Avec les plus âgés, elle est la petite-fille qu’ils n’ont pas. Avec les enfants, une grande cousine qui sait où sont les glaces et les ballons.
Ses parents tiennent un commerce à Gap. Dans sa famille, on tient des hôtels, des bars, des restaurants. On accueille les gens.
Elle dit qu’elle aimerait faire autre chose. Peut-être secrétaire médicale. Peut-être travailler dans la communication. Elle ne sait pas encore.
Elle aime parler avec les clients. Elle essaie de retenir leur prénom. Elle glisse une plaisanterie quand elle peut.
Elle est fille unique.
Elle n’a pas le permis. Ou pas de voiture. Son oncle la ramène à Gap.
Elle dit qu’ici, en dehors du camping, il n’y a pas grand-chose. La falaise de Céüse. Des grimpeurs. Beaucoup d’étrangers.
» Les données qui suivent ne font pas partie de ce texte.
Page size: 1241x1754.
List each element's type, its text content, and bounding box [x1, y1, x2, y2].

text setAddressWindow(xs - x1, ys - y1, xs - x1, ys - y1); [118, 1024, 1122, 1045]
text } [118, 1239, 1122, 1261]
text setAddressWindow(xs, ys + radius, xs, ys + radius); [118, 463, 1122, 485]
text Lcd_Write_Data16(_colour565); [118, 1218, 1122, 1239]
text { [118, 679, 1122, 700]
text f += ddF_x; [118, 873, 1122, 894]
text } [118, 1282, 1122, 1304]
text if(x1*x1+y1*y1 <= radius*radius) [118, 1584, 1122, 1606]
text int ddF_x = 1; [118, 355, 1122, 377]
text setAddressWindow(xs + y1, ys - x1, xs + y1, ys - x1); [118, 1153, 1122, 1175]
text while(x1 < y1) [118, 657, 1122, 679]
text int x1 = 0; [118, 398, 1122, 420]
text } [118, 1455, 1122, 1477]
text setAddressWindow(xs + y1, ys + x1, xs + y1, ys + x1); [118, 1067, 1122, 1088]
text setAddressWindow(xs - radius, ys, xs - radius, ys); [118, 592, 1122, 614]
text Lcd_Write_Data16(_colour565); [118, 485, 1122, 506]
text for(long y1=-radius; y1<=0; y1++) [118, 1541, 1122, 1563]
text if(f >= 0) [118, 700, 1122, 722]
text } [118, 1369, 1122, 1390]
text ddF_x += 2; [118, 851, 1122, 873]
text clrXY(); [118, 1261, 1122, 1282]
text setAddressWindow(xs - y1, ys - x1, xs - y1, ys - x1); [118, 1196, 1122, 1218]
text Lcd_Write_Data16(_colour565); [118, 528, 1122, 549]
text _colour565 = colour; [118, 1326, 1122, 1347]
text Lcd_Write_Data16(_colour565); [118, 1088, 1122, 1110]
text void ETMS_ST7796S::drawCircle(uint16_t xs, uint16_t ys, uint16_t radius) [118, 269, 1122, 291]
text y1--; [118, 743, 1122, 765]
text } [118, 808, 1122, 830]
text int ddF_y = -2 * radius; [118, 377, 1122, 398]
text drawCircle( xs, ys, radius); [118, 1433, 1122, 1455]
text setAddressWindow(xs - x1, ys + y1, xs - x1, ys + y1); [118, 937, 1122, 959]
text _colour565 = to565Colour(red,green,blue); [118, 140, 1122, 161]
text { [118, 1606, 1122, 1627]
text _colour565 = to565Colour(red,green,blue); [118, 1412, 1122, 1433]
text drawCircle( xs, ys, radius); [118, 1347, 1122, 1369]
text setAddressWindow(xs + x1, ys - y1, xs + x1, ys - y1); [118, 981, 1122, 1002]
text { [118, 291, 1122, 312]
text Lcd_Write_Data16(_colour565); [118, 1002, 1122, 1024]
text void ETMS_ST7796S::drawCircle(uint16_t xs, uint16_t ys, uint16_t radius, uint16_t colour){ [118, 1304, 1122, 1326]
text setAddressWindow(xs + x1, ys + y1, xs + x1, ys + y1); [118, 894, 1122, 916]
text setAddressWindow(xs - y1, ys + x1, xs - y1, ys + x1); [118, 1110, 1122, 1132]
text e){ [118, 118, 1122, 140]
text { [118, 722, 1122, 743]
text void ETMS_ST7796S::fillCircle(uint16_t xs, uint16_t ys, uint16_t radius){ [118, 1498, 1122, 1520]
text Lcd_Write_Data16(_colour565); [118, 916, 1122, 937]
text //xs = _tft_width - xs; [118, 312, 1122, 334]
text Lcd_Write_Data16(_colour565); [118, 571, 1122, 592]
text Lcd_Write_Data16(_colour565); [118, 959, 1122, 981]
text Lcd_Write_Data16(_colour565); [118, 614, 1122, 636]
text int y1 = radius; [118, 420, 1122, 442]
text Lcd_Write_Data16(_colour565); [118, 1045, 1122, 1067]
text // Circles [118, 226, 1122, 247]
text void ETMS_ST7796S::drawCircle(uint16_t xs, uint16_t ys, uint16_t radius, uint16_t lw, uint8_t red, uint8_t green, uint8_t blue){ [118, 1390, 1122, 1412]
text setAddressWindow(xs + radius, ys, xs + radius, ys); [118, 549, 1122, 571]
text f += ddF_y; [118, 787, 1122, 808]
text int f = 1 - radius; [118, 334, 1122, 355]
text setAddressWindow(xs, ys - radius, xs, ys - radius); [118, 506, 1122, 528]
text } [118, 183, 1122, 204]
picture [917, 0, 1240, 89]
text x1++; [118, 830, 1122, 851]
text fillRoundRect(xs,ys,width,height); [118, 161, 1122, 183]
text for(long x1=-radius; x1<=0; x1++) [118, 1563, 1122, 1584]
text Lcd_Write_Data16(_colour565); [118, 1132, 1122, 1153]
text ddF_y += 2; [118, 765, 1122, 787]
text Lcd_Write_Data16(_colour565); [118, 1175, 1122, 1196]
Elle aimerait travailler à la pizzeria du col. Il y aurait plus de jeunes. Elle pourrait pratiquer son anglais. Mais sans voiture, ce n’est pas possible.
Alors elle attend. Elle se balance légèrement derrière son comptoir. Sa voix monte.
— Un Ricard ?
Ivo
Ivo a dormi dehors. Il porte un vieux tee-shirt orange qui tombe sur un short noir. Il est pieds nus. La plante de ses pieds est noire de crasse. Sa peau a pris la couleur brun cuivré de ceux qui vivent dehors. Ses cheveux sont emmêlés. Très noirs. Ses yeux aussi. Ils regardent un peu de travers. Il marche en tanguant. Ses bras se balancent. Il est sept heures. La boulangerie est déjà ouverte. Il voudrait un café. Sans doute aussi une douche. Un lit. Un toit. Revoir sa famille. Depuis combien de temps est-il dehors ? Quelques jours. Quelques semaines. Il ne sait plus. Il tend la main. Les gens passent. Beaucoup vont travailler. Certains baissent les yeux. D’autres disent qu’ils n’ont pas de monnaie. C’est peut-être vrai. On en a rarement sur soi maintenant. Il reste devant la boulangerie-café qui fait l’angle.
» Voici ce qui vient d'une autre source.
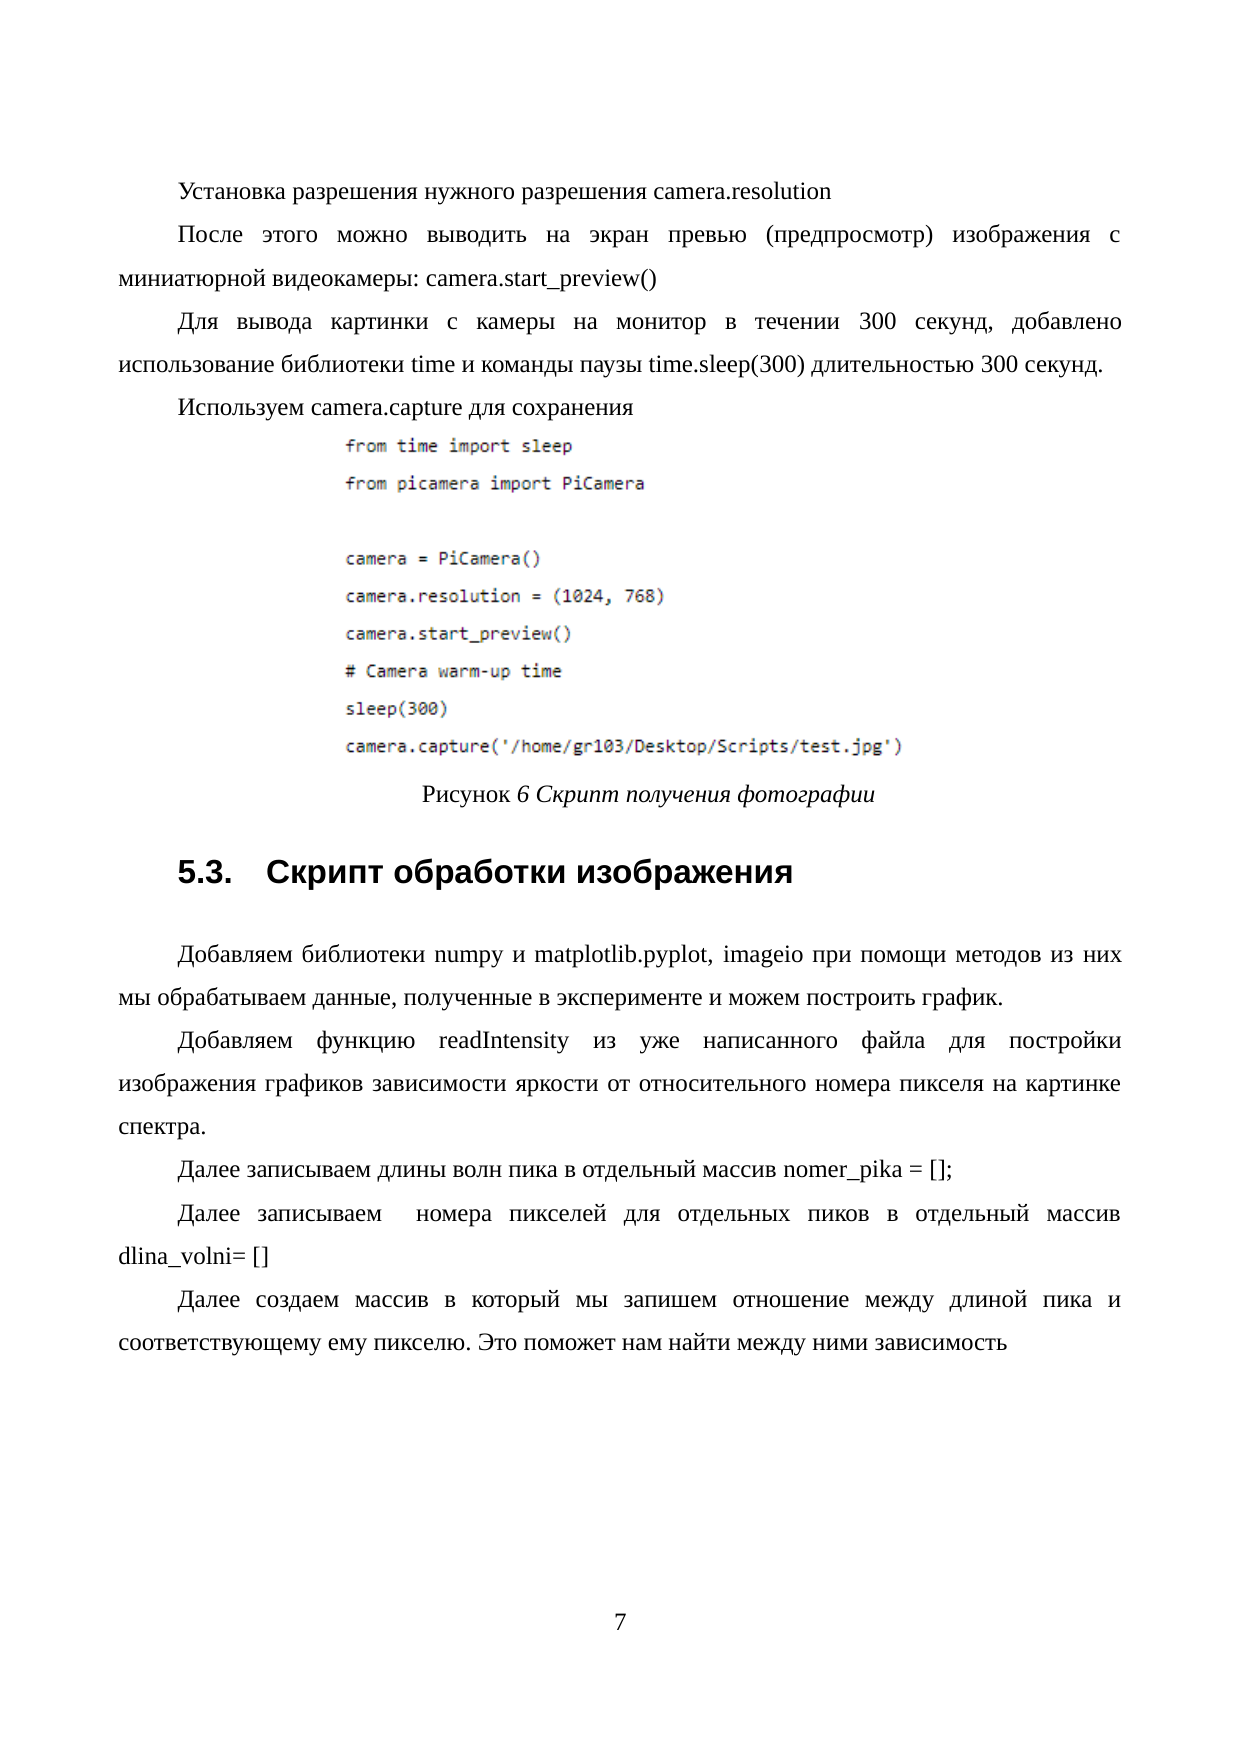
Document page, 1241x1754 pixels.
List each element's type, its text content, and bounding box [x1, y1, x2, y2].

text Установка разрешения нужного разрешения camera.resolution [118, 176, 1122, 205]
text Добавляем библиотеки numpy и matplotlib.pyplot, imageio при помощи методов из них мы обрабатываем данные, полученные в эксперименте и можем построить график. [118, 939, 1122, 1011]
text Далее записываем длины волн пика в отдельный массив nomer_pika = []; [118, 1154, 1122, 1183]
text Используем camera.capture для сохранения [118, 392, 1122, 421]
text Далее создаем массив в который мы запишем отношение между длиной пика и соответствующему ему пикселю. Это поможет нам найти между ними зависимость [118, 1284, 1122, 1356]
text Добавляем функцию readIntensity из уже написанного файла для постройки изображения графиков зависимости яркости от относительного номера пикселя на картинке спектра. [118, 1025, 1122, 1140]
text Далее записываем номера пикселей для отдельных пиков в отдельный массив dlina_volni= [] [118, 1198, 1122, 1269]
text После этого можно выводить на экран превью (предпросмотр) изображения с миниатюрной видеокамеры: camera.start_preview() [118, 219, 1122, 291]
picture [340, 435, 959, 765]
subtitle Скрипт обработки изображения [118, 852, 1122, 890]
text Для вывода картинки с камеры на монитор в течении 300 секунд, добавлено использование библиотеки time и команды паузы time.sleep(300) длительностью 300 секунд. [118, 306, 1122, 378]
text Рисунок 6 Скрипт получения фотографии [118, 779, 1122, 808]
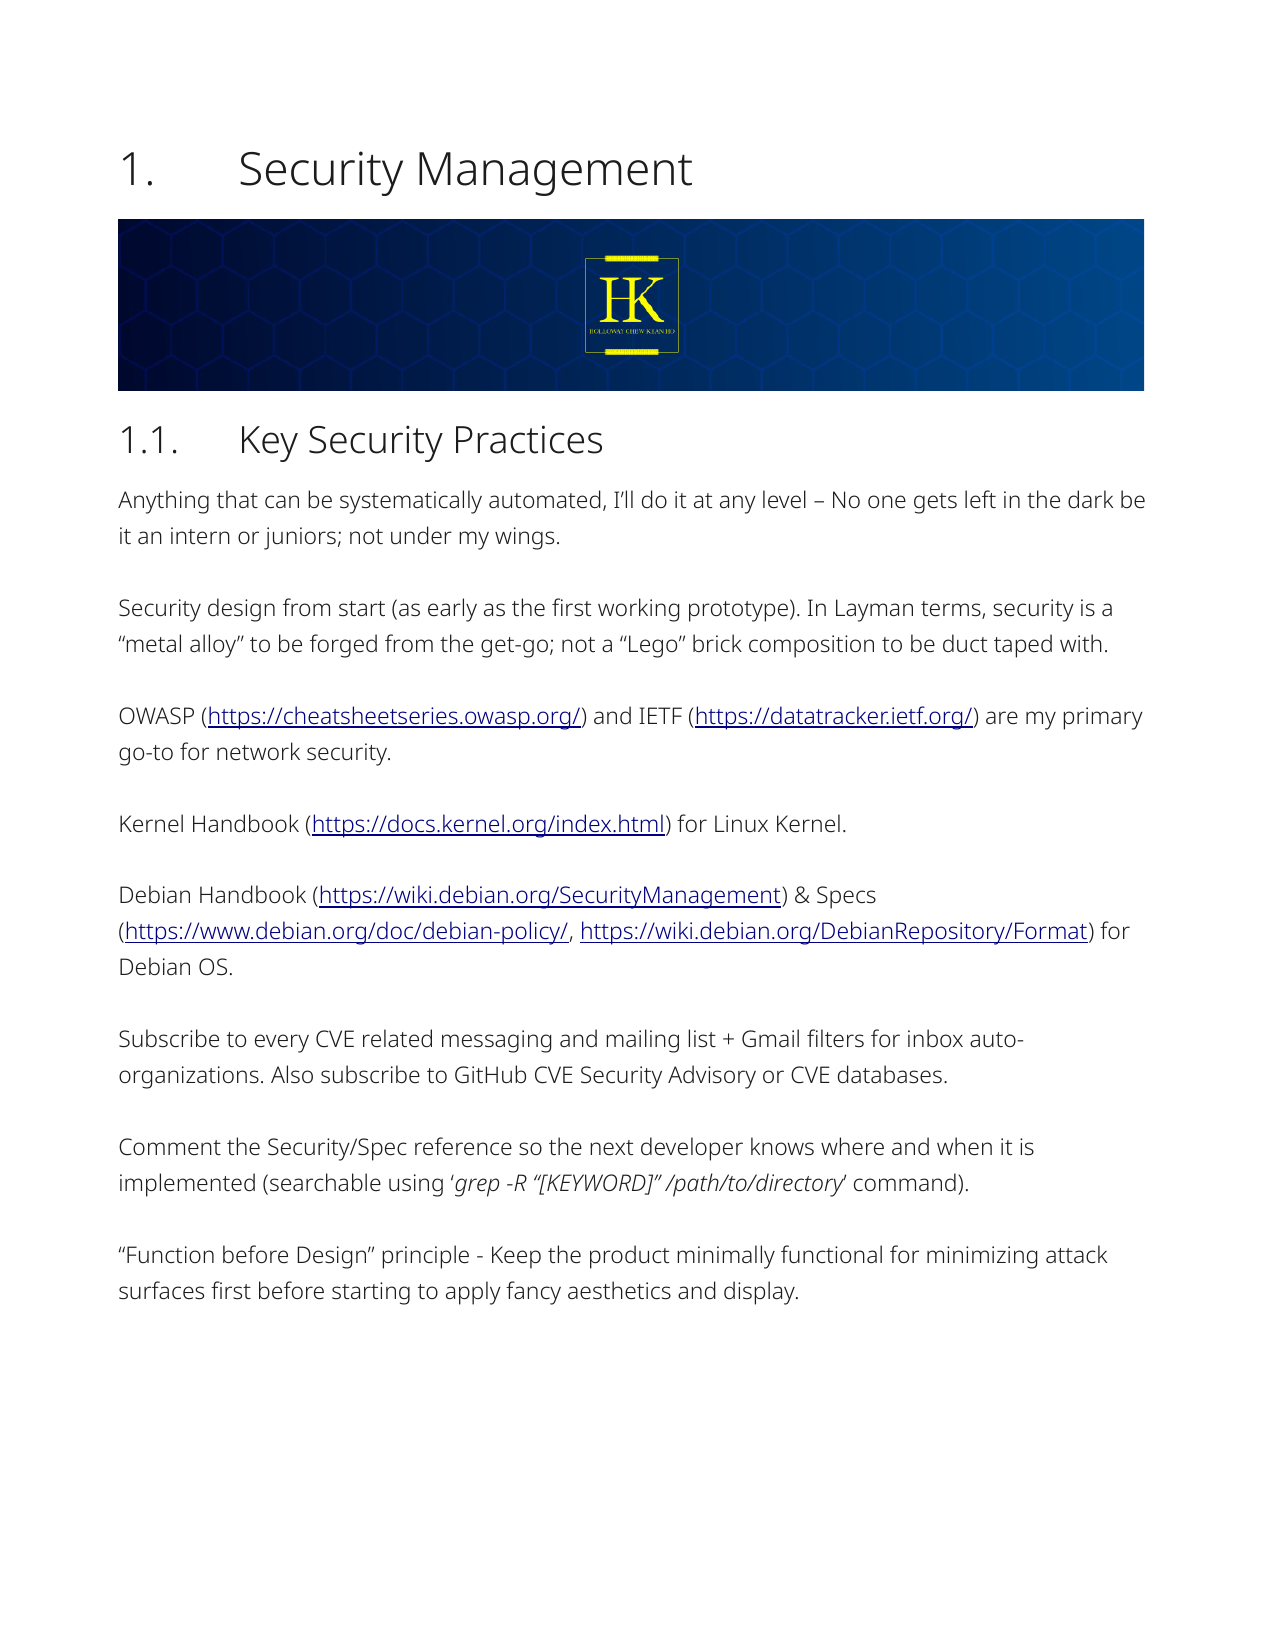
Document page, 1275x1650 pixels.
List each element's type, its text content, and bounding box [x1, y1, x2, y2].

picture [118, 219, 1145, 391]
text Debian Handbook (https://wiki.debian.org/SecurityManagement) & Specs (https://www.debian.org/doc/debian-policy/, https://wiki.debian.org/DebianRepository/Format) for Debian OS. [118, 879, 1157, 982]
text Anything that can be systematically automated, I’ll do it at any level – No one gets left in the dark be it an intern or juniors; not under my wings. [118, 484, 1157, 551]
subtitle Key Security Practices [118, 413, 1157, 464]
text Kernel Handbook (https://docs.kernel.org/index.html) for Linux Kernel. [118, 807, 1157, 839]
text “Function before Design” principle - Keep the product minimally functional for minimizing attack surfaces first before starting to apply fancy aesthetics and display. [118, 1239, 1157, 1306]
text Comment the Security/Spec reference so the next developer knows where and when it is implemented (searchable using ‘grep -R “[KEYWORD]” /path/to/directory’ command). [118, 1131, 1157, 1198]
subtitle Security Management [118, 136, 1157, 198]
text Security design from start (as early as the first working prototype). In Layman terms, security is a “metal alloy” to be forged from the get-go; not a “Lego” brick composition to be duct taped with. [118, 592, 1157, 659]
text Subscribe to every CVE related messaging and mailing list + Gmail filters for inbox auto-organizations. Also subscribe to GitHub CVE Security Advisory or CVE databases. [118, 1023, 1157, 1090]
text OWASP (https://cheatsheetseries.owasp.org/) and IETF (https://datatracker.ietf.org/) are my primary go-to for network security. [118, 700, 1157, 767]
À l’intérieur, plusieurs hommes maghrébins prennent leur petit déjeuner. Ils parlent entre eux. Ivo demande aussi. Personne ne répond tout de suite. Puis l’un d’eux se lève. Il revient avec un croissant et quelques pièces. Ivo dit merci. L’homme retourne s’asseoir. La journée peut commencer.